Exercise instructions — Could you rewrite every line of all the items below as one numbered list, leaving out any blank lines?

########################################

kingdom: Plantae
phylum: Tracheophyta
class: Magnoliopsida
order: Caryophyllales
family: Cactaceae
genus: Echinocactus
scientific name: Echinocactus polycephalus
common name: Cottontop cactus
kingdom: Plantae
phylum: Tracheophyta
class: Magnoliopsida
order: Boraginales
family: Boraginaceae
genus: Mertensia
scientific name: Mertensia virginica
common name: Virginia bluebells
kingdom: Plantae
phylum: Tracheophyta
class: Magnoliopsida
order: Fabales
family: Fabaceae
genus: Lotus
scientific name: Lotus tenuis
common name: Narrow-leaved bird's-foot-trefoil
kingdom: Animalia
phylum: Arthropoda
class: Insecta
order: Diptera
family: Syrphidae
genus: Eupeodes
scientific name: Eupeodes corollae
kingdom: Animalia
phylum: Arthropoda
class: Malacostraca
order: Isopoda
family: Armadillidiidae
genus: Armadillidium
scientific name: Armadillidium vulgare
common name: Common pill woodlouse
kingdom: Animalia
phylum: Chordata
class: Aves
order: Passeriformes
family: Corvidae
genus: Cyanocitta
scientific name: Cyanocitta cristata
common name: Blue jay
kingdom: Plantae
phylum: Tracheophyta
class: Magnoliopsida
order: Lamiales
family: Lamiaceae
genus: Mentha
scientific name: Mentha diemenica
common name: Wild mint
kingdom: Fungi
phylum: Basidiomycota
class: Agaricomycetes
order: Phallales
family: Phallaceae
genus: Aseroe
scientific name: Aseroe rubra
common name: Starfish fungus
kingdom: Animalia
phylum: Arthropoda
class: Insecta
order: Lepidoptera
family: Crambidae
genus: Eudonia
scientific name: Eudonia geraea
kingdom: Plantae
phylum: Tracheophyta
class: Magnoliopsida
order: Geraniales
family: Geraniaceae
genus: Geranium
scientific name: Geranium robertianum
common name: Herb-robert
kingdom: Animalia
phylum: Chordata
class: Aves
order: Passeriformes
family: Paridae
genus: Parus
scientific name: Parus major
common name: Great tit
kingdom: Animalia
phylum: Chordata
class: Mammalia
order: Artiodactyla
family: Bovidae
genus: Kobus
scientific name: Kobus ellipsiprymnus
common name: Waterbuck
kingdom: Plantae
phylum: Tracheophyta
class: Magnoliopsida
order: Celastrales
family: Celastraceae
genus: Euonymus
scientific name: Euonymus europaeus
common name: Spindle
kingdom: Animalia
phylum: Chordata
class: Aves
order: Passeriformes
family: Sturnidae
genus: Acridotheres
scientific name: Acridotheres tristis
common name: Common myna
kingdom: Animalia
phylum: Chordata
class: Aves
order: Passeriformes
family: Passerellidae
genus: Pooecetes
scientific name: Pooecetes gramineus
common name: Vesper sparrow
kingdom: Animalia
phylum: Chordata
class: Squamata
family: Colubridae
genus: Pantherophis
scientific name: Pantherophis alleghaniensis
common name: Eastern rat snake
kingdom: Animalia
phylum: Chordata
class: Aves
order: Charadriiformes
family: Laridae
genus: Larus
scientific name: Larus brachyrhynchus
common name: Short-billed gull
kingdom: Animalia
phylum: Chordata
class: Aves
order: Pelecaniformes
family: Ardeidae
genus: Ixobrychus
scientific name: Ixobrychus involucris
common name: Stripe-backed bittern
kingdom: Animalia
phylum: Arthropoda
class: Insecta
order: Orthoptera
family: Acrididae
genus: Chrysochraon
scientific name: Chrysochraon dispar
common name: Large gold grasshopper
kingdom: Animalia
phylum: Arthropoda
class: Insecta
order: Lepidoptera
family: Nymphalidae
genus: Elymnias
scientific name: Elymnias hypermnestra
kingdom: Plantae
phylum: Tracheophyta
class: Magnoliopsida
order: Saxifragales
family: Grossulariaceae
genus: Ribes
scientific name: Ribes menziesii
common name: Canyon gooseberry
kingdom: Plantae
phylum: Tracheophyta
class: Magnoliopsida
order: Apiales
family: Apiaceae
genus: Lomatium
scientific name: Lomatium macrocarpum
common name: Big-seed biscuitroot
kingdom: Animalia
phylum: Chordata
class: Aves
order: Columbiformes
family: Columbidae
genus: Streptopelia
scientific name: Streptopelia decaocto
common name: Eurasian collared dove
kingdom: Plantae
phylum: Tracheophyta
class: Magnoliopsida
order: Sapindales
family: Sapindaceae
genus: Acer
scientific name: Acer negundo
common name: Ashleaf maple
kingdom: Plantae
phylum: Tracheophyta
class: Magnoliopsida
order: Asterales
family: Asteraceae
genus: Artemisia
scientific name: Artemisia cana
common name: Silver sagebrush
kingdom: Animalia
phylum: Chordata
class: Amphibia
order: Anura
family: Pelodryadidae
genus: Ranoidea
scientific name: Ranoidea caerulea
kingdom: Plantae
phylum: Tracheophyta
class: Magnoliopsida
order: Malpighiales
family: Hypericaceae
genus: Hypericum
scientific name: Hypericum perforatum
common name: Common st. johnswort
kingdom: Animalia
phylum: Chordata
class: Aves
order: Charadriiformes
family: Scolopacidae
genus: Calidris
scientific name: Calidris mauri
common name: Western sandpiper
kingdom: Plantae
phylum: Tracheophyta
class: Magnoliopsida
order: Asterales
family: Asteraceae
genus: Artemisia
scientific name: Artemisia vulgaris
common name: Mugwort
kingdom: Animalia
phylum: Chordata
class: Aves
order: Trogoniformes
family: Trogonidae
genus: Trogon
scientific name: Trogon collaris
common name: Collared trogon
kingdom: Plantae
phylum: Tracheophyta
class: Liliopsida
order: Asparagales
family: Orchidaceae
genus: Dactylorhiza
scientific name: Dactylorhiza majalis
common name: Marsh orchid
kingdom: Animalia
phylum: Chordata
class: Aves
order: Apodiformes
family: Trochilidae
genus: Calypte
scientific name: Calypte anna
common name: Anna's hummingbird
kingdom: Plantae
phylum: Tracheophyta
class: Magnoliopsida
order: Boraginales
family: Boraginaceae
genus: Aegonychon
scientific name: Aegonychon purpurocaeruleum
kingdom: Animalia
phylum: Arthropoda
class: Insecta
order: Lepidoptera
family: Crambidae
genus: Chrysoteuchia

########################################

Output —
1. kingdom: Plantae
2. phylum: Tracheophyta
3. class: Magnoliopsida
4. order: Caryophyllales
5. family: Cactaceae
6. genus: Echinocactus
7. scientific name: Echinocactus polycephalus
8. common name: Cottontop cactus
9. kingdom: Plantae
10. phylum: Tracheophyta
11. class: Magnoliopsida
12. order: Boraginales
13. family: Boraginaceae
14. genus: Mertensia
15. scientific name: Mertensia virginica
16. common name: Virginia bluebells
17. kingdom: Plantae
18. phylum: Tracheophyta
19. class: Magnoliopsida
20. order: Fabales
21. family: Fabaceae
22. genus: Lotus
23. scientific name: Lotus tenuis
24. common name: Narrow-leaved bird's-foot-trefoil
25. kingdom: Animalia
26. phylum: Arthropoda
27. class: Insecta
28. order: Diptera
29. family: Syrphidae
30. genus: Eupeodes
31. scientific name: Eupeodes corollae
32. kingdom: Animalia
33. phylum: Arthropoda
34. class: Malacostraca
35. order: Isopoda
36. family: Armadillidiidae
37. genus: Armadillidium
38. scientific name: Armadillidium vulgare
39. common name: Common pill woodlouse
40. kingdom: Animalia
41. phylum: Chordata
42. class: Aves
43. order: Passeriformes
44. family: Corvidae
45. genus: Cyanocitta
46. scientific name: Cyanocitta cristata
47. common name: Blue jay
48. kingdom: Plantae
49. phylum: Tracheophyta
50. class: Magnoliopsida
51. order: Lamiales
52. family: Lamiaceae
53. genus: Mentha
54. scientific name: Mentha diemenica
55. common name: Wild mint
56. kingdom: Fungi
57. phylum: Basidiomycota
58. class: Agaricomycetes
59. order: Phallales
60. family: Phallaceae
61. genus: Aseroe
62. scientific name: Aseroe rubra
63. common name: Starfish fungus
64. kingdom: Animalia
65. phylum: Arthropoda
66. class: Insecta
67. order: Lepidoptera
68. family: Crambidae
69. genus: Eudonia
70. scientific name: Eudonia geraea
71. kingdom: Plantae
72. phylum: Tracheophyta
73. class: Magnoliopsida
74. order: Geraniales
75. family: Geraniaceae
76. genus: Geranium
77. scientific name: Geranium robertianum
78. common name: Herb-robert
79. kingdom: Animalia
80. phylum: Chordata
81. class: Aves
82. order: Passeriformes
83. family: Paridae
84. genus: Parus
85. scientific name: Parus major
86. common name: Great tit
87. kingdom: Animalia
88. phylum: Chordata
89. class: Mammalia
90. order: Artiodactyla
91. family: Bovidae
92. genus: Kobus
93. scientific name: Kobus ellipsiprymnus
94. common name: Waterbuck
95. kingdom: Plantae
96. phylum: Tracheophyta
97. class: Magnoliopsida
98. order: Celastrales
99. family: Celastraceae
100. genus: Euonymus
101. scientific name: Euonymus europaeus
102. common name: Spindle
103. kingdom: Animalia
104. phylum: Chordata
105. class: Aves
106. order: Passeriformes
107. family: Sturnidae
108. genus: Acridotheres
109. scientific name: Acridotheres tristis
110. common name: Common myna
111. kingdom: Animalia
112. phylum: Chordata
113. class: Aves
114. order: Passeriformes
115. family: Passerellidae
116. genus: Pooecetes
117. scientific name: Pooecetes gramineus
118. common name: Vesper sparrow
119. kingdom: Animalia
120. phylum: Chordata
121. class: Squamata
122. family: Colubridae
123. genus: Pantherophis
124. scientific name: Pantherophis alleghaniensis
125. common name: Eastern rat snake
126. kingdom: Animalia
127. phylum: Chordata
128. class: Aves
129. order: Charadriiformes
130. family: Laridae
131. genus: Larus
132. scientific name: Larus brachyrhynchus
133. common name: Short-billed gull
134. kingdom: Animalia
135. phylum: Chordata
136. class: Aves
137. order: Pelecaniformes
138. family: Ardeidae
139. genus: Ixobrychus
140. scientific name: Ixobrychus involucris
141. common name: Stripe-backed bittern
142. kingdom: Animalia
143. phylum: Arthropoda
144. class: Insecta
145. order: Orthoptera
146. family: Acrididae
147. genus: Chrysochraon
148. scientific name: Chrysochraon dispar
149. common name: Large gold grasshopper
150. kingdom: Animalia
151. phylum: Arthropoda
152. class: Insecta
153. order: Lepidoptera
154. family: Nymphalidae
155. genus: Elymnias
156. scientific name: Elymnias hypermnestra
157. kingdom: Plantae
158. phylum: Tracheophyta
159. class: Magnoliopsida
160. order: Saxifragales
161. family: Grossulariaceae
162. genus: Ribes
163. scientific name: Ribes menziesii
164. common name: Canyon gooseberry
165. kingdom: Plantae
166. phylum: Tracheophyta
167. class: Magnoliopsida
168. order: Apiales
169. family: Apiaceae
170. genus: Lomatium
171. scientific name: Lomatium macrocarpum
172. common name: Big-seed biscuitroot
173. kingdom: Animalia
174. phylum: Chordata
175. class: Aves
176. order: Columbiformes
177. family: Columbidae
178. genus: Streptopelia
179. scientific name: Streptopelia decaocto
180. common name: Eurasian collared dove
181. kingdom: Plantae
182. phylum: Tracheophyta
183. class: Magnoliopsida
184. order: Sapindales
185. family: Sapindaceae
186. genus: Acer
187. scientific name: Acer negundo
188. common name: Ashleaf maple
189. kingdom: Plantae
190. phylum: Tracheophyta
191. class: Magnoliopsida
192. order: Asterales
193. family: Asteraceae
194. genus: Artemisia
195. scientific name: Artemisia cana
196. common name: Silver sagebrush
197. kingdom: Animalia
198. phylum: Chordata
199. class: Amphibia
200. order: Anura
201. family: Pelodryadidae
202. genus: Ranoidea
203. scientific name: Ranoidea caerulea
204. kingdom: Plantae
205. phylum: Tracheophyta
206. class: Magnoliopsida
207. order: Malpighiales
208. family: Hypericaceae
209. genus: Hypericum
210. scientific name: Hypericum perforatum
211. common name: Common st. johnswort
212. kingdom: Animalia
213. phylum: Chordata
214. class: Aves
215. order: Charadriiformes
216. family: Scolopacidae
217. genus: Calidris
218. scientific name: Calidris mauri
219. common name: Western sandpiper
220. kingdom: Plantae
221. phylum: Tracheophyta
222. class: Magnoliopsida
223. order: Asterales
224. family: Asteraceae
225. genus: Artemisia
226. scientific name: Artemisia vulgaris
227. common name: Mugwort
228. kingdom: Animalia
229. phylum: Chordata
230. class: Aves
231. order: Trogoniformes
232. family: Trogonidae
233. genus: Trogon
234. scientific name: Trogon collaris
235. common name: Collared trogon
236. kingdom: Plantae
237. phylum: Tracheophyta
238. class: Liliopsida
239. order: Asparagales
240. family: Orchidaceae
241. genus: Dactylorhiza
242. scientific name: Dactylorhiza majalis
243. common name: Marsh orchid
244. kingdom: Animalia
245. phylum: Chordata
246. class: Aves
247. order: Apodiformes
248. family: Trochilidae
249. genus: Calypte
250. scientific name: Calypte anna
251. common name: Anna's hummingbird
252. kingdom: Plantae
253. phylum: Tracheophyta
254. class: Magnoliopsida
255. order: Boraginales
256. family: Boraginaceae
257. genus: Aegonychon
258. scientific name: Aegonychon purpurocaeruleum
259. kingdom: Animalia
260. phylum: Arthropoda
261. class: Insecta
262. order: Lepidoptera
263. family: Crambidae
264. genus: Chrysoteuchia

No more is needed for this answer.